::: Records supplied

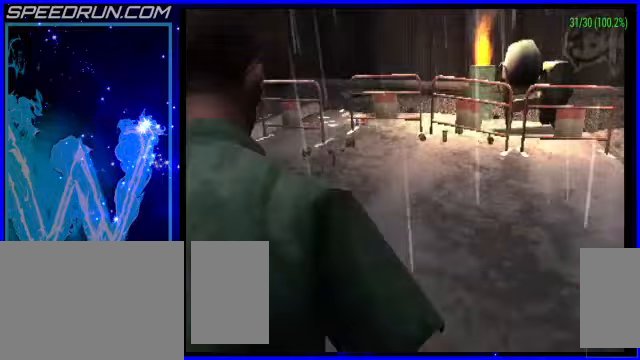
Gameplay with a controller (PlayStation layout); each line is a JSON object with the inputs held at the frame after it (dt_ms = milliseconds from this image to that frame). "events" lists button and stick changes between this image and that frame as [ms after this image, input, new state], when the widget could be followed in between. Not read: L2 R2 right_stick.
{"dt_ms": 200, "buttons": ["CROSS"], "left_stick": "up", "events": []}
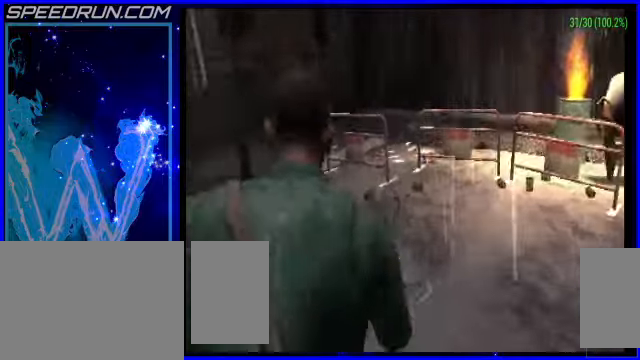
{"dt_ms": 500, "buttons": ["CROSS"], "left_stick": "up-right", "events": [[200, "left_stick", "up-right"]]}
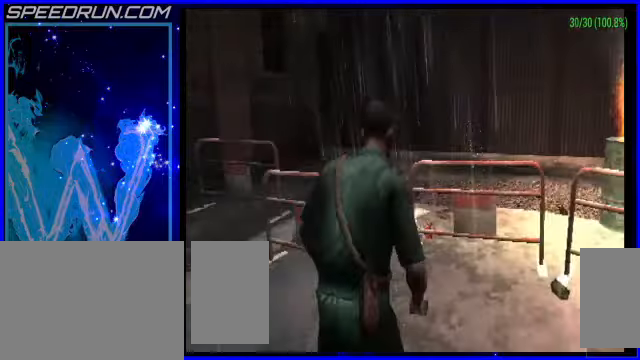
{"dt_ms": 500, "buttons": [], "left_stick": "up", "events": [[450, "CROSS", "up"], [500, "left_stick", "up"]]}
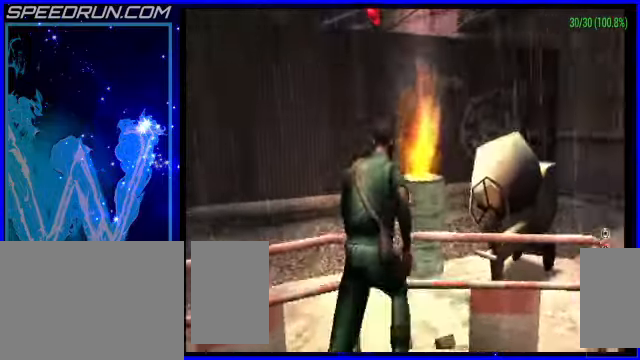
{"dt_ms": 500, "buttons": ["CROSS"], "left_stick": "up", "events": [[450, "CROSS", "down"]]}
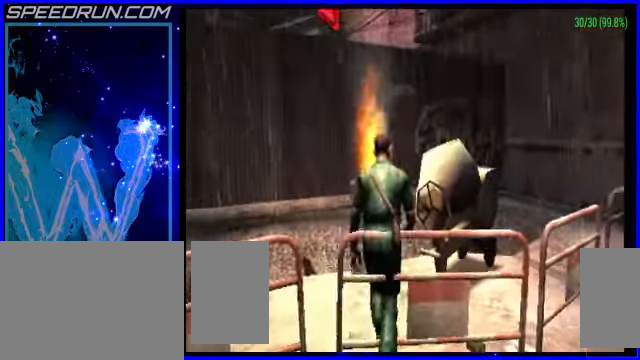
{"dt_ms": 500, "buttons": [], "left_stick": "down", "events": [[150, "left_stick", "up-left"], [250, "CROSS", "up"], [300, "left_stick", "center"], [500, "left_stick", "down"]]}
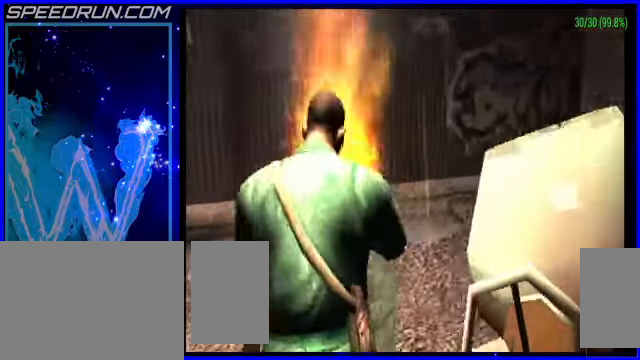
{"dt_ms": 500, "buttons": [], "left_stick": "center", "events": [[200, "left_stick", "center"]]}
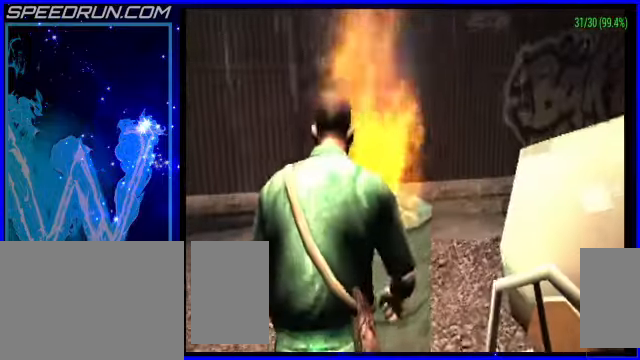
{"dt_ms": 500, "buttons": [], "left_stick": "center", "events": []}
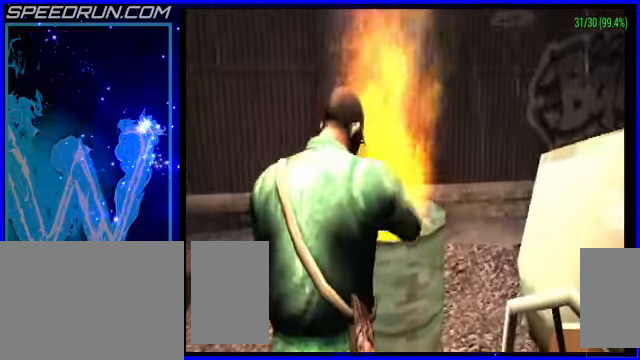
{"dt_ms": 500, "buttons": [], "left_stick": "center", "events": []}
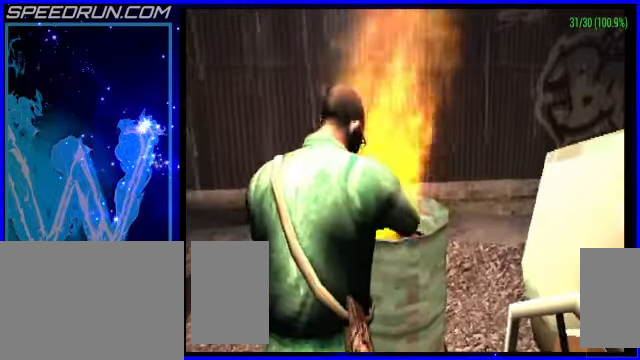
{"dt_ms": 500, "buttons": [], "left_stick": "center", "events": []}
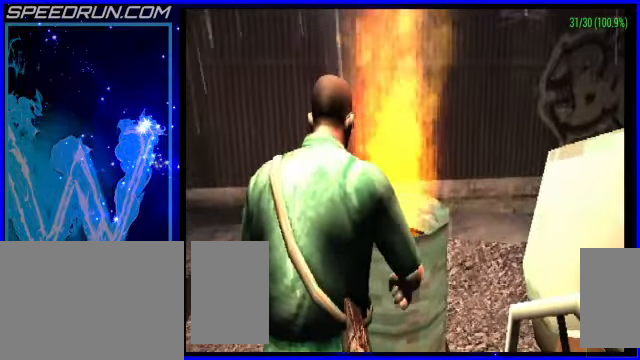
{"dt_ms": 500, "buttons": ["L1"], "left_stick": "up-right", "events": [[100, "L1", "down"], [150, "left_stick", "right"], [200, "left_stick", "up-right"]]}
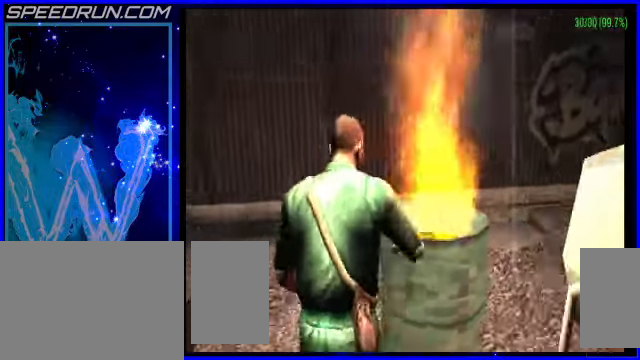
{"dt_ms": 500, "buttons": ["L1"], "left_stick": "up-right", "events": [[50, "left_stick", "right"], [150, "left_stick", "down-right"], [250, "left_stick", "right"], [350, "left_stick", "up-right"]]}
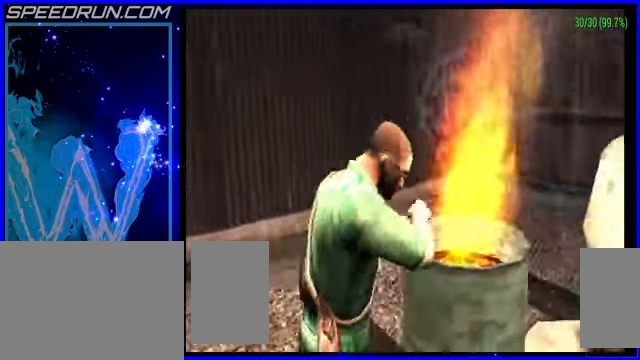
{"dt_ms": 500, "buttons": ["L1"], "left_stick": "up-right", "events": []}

::::::

• **Work item**:
Every line above that contains the word "buttons" should be reported.

• **Expected answer**:
{"dt_ms": 200, "buttons": ["CROSS"], "left_stick": "up", "events": []}
{"dt_ms": 500, "buttons": ["CROSS"], "left_stick": "up-right", "events": [[200, "left_stick", "up-right"]]}
{"dt_ms": 500, "buttons": [], "left_stick": "up", "events": [[450, "CROSS", "up"], [500, "left_stick", "up"]]}
{"dt_ms": 500, "buttons": ["CROSS"], "left_stick": "up", "events": [[450, "CROSS", "down"]]}
{"dt_ms": 500, "buttons": [], "left_stick": "down", "events": [[150, "left_stick", "up-left"], [250, "CROSS", "up"], [300, "left_stick", "center"], [500, "left_stick", "down"]]}
{"dt_ms": 500, "buttons": [], "left_stick": "center", "events": [[200, "left_stick", "center"]]}
{"dt_ms": 500, "buttons": [], "left_stick": "center", "events": []}
{"dt_ms": 500, "buttons": [], "left_stick": "center", "events": []}
{"dt_ms": 500, "buttons": [], "left_stick": "center", "events": []}
{"dt_ms": 500, "buttons": ["L1"], "left_stick": "up-right", "events": [[100, "L1", "down"], [150, "left_stick", "right"], [200, "left_stick", "up-right"]]}
{"dt_ms": 500, "buttons": ["L1"], "left_stick": "up-right", "events": [[50, "left_stick", "right"], [150, "left_stick", "down-right"], [250, "left_stick", "right"], [350, "left_stick", "up-right"]]}
{"dt_ms": 500, "buttons": ["L1"], "left_stick": "up-right", "events": []}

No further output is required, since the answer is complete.